What was the most challenging part of creating this documentary?
The time in which all of this had to happen was by far the most challenging aspect of this documentary. We signed a contract and my research began in April. I was in production through May and June, and then edited through July and August.
That's not a lot of time to find your story, connect with and schedule all your subjects for interviews, dig through archives, source music, footage, images, shoot b-roll, etc. etc.
I wasn't in this completely alone mind you - but I think you'll find that most feature length documentaries have more than 5 months between initial concept and delivery date.
Did you find anything you weren't expecting?
Surprisingly, yes. Some of the archival images of the abandoned factories and the vintage footage that was found for this documentary had never been widely released or seen before. Because my material was coming from various archives and often the interview subjects themselves, there was actually a lot that was uncovered, scanned, and digitized specifically for this film that probably won't turn up anywhere else.
What was the most memorable part of shooting this documentary?

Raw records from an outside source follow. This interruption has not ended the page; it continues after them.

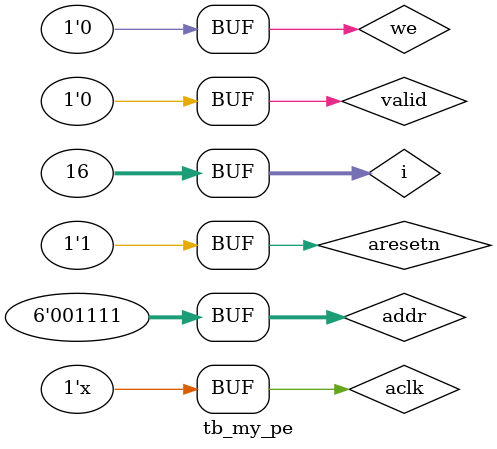
<source format=v>
`timescale 1ns / 1ps


module tb_my_pe();

parameter L_RAM_SIZE = 6;

    //clk/reset
    reg aclk;
    reg aresetn;
    //port A
    reg [31:0] ain;
    //peram -> port B
    reg [31:0] din;
    reg [L_RAM_SIZE-1:0] addr;
    reg we;
    //integrated valid signal
    reg valid;
    //computation result
    wire dvalid;
    wire [31:0] dout;
    
    //for test
    integer i;
    //random test vector generation
    initial begin   
        aclk <= 1;
        valid = 0;
        we = 1;
        aresetn = 1;
        for(i=0; i<16; i=i+1) begin
            addr = i;
            din = $urandom%(2**31);
            #10;
        end
        valid = 1;
        we = 0;
        for(i=0; i<16; i=i+1) begin
            addr = i;
            ain = $urandom%(2**31);
            #160;
        end
        valid = 0;       
    end
    always #5 aclk = ~aclk;

    my_pe #() pe (
        .aclk(aclk),
        .aresetn(aresetn),
        .ain(ain),
        .din(din),
        .addr(addr),
        .we(we),
        .valid(valid),
        .dvalid(dvalid),
        .dout(dout)
    );

endmodule

</source>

There were a lot of memorable parts to this project, but the moment that sticks out because of how surreal it was has to be filming with James Marshall when he got the call that his friend Jack Forbes had passed away.
James and Jack are credited with starting the movement to save the old Medalta factory, so to be interviewing James as he shared stories about Jack and then to receive that call - that was a crazy bit of coincidence to capture on camera.
What was the biggest lesson you learned on this documentary?
I think that compelling stories can be hiding right under your nose. I'd been exploring the clay district for years, had grown up in Medicine Hat, and actually had no idea how elaborate the history of the clay district was or how it was saved prior to researching for this documentary.
I knew there was a big gap between when the factories had closed and when the Medalta museum had opened, but there was no formalized story written out for me to comprehend what had really happened in that time. From a narrative perspective, it was an amazing story to uncover.
Historic sites like this can be found all over North America in various stages of decay OR redevelopment - and in sharing the success of what's happened here, you never know who it might inspire to take a second look.